En général, les chefs adeptes de la radiographie polyphonique dans Mahler perdent le sens du mouvement, de la structure ou tendent à s'appesantir. Rien de cela ici. Järvi n'englue pas les thèmes féminins comme Tennstedt. Il trouve aussi la juste pondération des tempos des mouvements II et III, malgré une légère tendance à poser ses effets. Partout les trouvailles dans les alliages sonores font dresser l'oreille. Jamais ils ne sont coquetterie.

La partie vocale est excellente. Alice Coote, plus claire que les grandes contraltos, donne une tonalité très humaine à l'Urlicht, dont l'orchestre reste un protagoniste majeur. Natalie Dessay chante bien et juste, contrairement à nombre de ses consoeurs dans cet emploi ingrat et sa voix se marie bien à celle de Coote. Le chœur Orfeón Donostiarra peut compter sur les vraies basses 2 nécessaires et gère bien la justesse et les pianissimos.

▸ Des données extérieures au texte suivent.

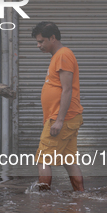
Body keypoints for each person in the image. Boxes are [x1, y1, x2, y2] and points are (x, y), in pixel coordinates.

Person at [31, 22, 84, 191]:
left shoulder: (63, 55)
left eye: (41, 41)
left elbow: (67, 90)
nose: (38, 45)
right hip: (64, 117)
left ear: (52, 38)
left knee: (43, 160)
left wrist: (59, 120)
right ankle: (80, 195)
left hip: (63, 119)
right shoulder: (58, 56)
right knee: (69, 161)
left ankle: (43, 199)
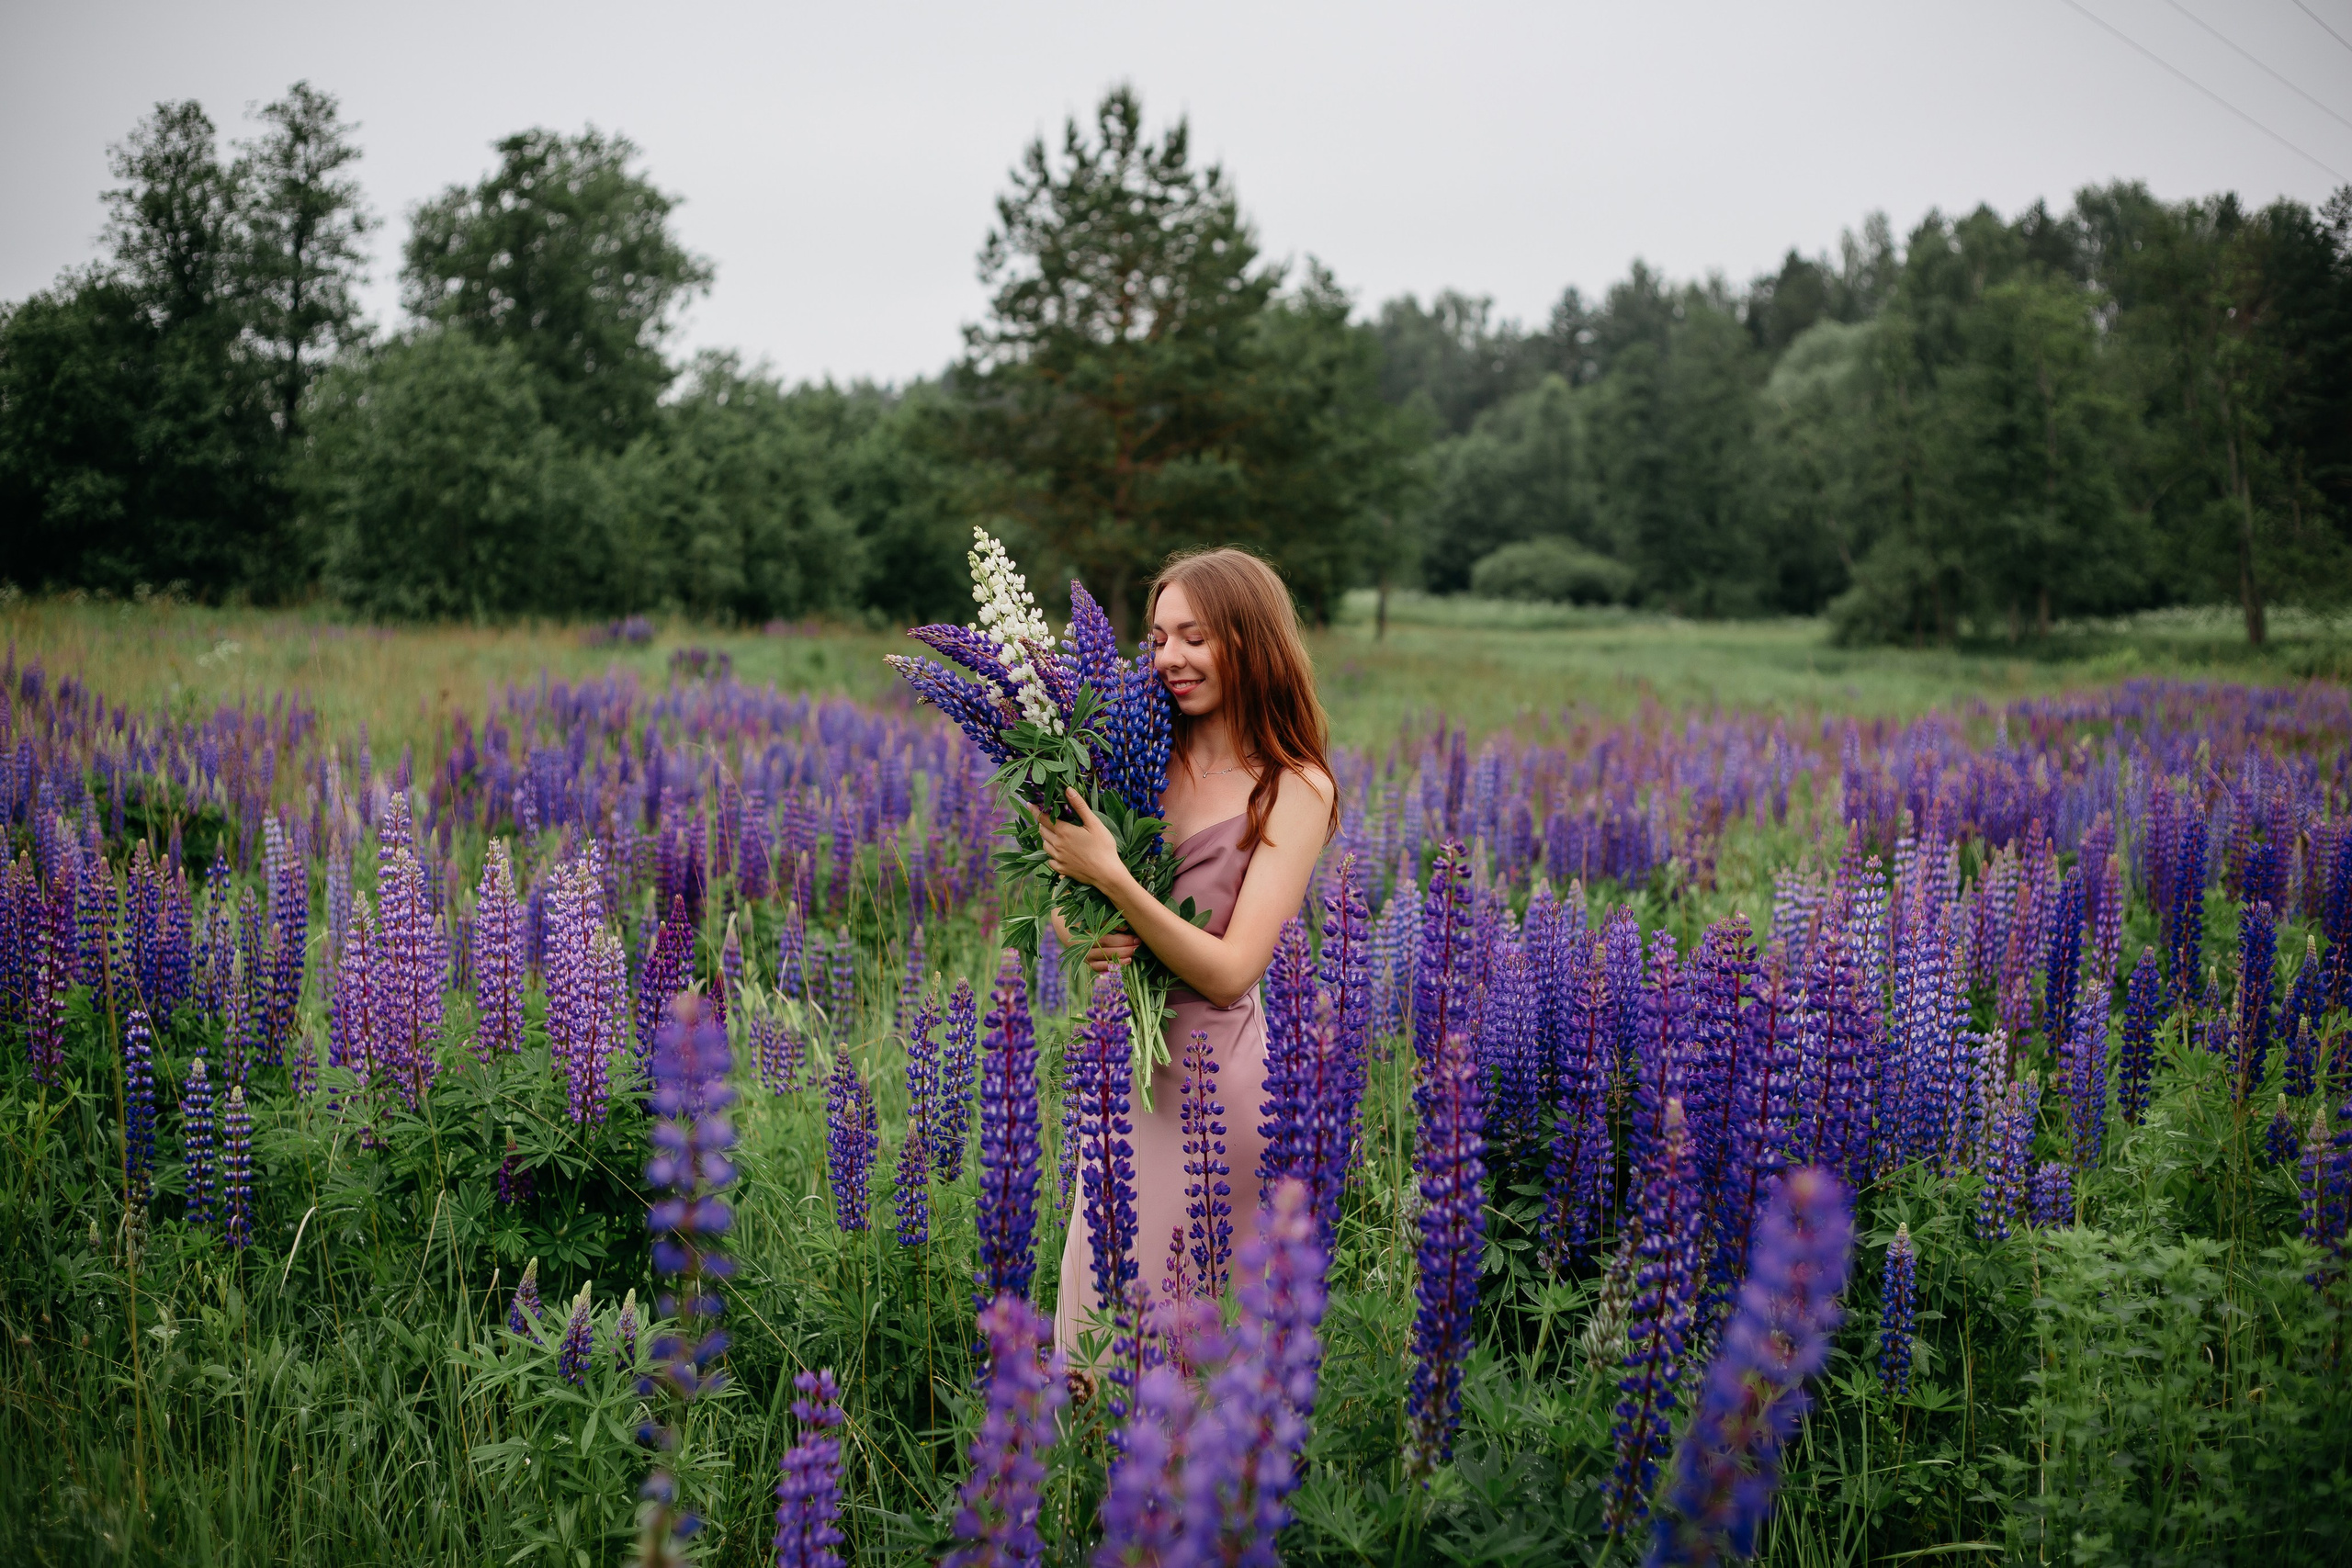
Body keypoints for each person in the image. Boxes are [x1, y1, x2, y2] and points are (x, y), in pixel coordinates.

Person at [1031, 547, 1337, 1365]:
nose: (1169, 657)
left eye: (1194, 637)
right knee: (1097, 1334)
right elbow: (1069, 908)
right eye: (1160, 637)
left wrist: (1116, 880)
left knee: (1189, 1349)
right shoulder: (1137, 751)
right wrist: (1087, 926)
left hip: (1218, 1088)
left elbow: (1234, 967)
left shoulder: (1293, 785)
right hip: (1124, 1078)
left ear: (1249, 641)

On allait allègrement vers le 10/10, jusqu'aux 9 dernières minutes (partition: du chiffre 37 à la fin) où, en proie à je ne sais quelle excitation, l'esprit logique de Paavo Järvi commence à connaître quelques failles. Malgré mon admiration presque sans bornes pour les 75 minutes qui précèdent, je ne peux attribuer un 10/10 à une 2e de Mahler dont les derniers instants ne me satisfont pas.

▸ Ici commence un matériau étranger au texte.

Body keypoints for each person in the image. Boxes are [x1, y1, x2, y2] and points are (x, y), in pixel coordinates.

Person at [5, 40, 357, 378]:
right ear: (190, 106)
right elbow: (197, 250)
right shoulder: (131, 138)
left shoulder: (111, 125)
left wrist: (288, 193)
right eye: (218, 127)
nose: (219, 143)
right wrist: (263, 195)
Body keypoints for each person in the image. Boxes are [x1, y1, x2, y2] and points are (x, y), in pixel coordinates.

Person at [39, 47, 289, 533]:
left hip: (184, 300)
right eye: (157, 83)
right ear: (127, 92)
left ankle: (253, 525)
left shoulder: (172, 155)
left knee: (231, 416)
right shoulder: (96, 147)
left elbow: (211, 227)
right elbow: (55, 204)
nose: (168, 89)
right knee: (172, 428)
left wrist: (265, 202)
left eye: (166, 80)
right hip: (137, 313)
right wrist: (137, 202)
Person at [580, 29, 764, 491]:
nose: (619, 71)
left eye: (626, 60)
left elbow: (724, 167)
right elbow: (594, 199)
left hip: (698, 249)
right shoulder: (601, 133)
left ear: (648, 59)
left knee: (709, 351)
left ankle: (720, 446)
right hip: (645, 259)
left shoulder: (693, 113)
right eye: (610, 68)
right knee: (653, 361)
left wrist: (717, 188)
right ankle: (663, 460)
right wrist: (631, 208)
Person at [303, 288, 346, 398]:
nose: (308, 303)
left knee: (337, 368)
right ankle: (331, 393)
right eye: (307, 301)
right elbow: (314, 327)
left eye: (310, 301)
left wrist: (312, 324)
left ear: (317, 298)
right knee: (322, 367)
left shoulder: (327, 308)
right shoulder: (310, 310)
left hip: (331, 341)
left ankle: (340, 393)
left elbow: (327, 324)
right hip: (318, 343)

Cela commence à dérailler dans le passage orchestral avant l'entrée "O Glaube" de la mezzo. Mahler demande des "a tempo" et "nicht schleppen" (ne pas traîner) que le chef gère mal et avec trop de retenue. Il y a ensuite le "Bereite dich" des hommes du chœur, où les ténors d'airain basques auraient vraiment eu besoin d'un polissage pour éviter la testostérone d'arènes qui n'a rien à faire ici. Le reste (à partir de "O Schmerz, chiffre 44) est une sorte de tournoiement étrange. Le duo "O Schmerz" (sans presser - Nicht eilen) va trop vite, le "Mit Flügeln" du choeur aussi (Langsam demande Mahler !!!) ce qui mine les gradations Etwas drängend (en pressant un peu) et les balances "piu mosso vs. Ritenuto" qui s'ensuivent. Indépendamment de toute "liberté d'interprète", je ne vois pas la logique de cet étrange agencement rythmique à contre-partition.

Quel dommage! Jusque là cette version était l'égale de Mehta-Vienne.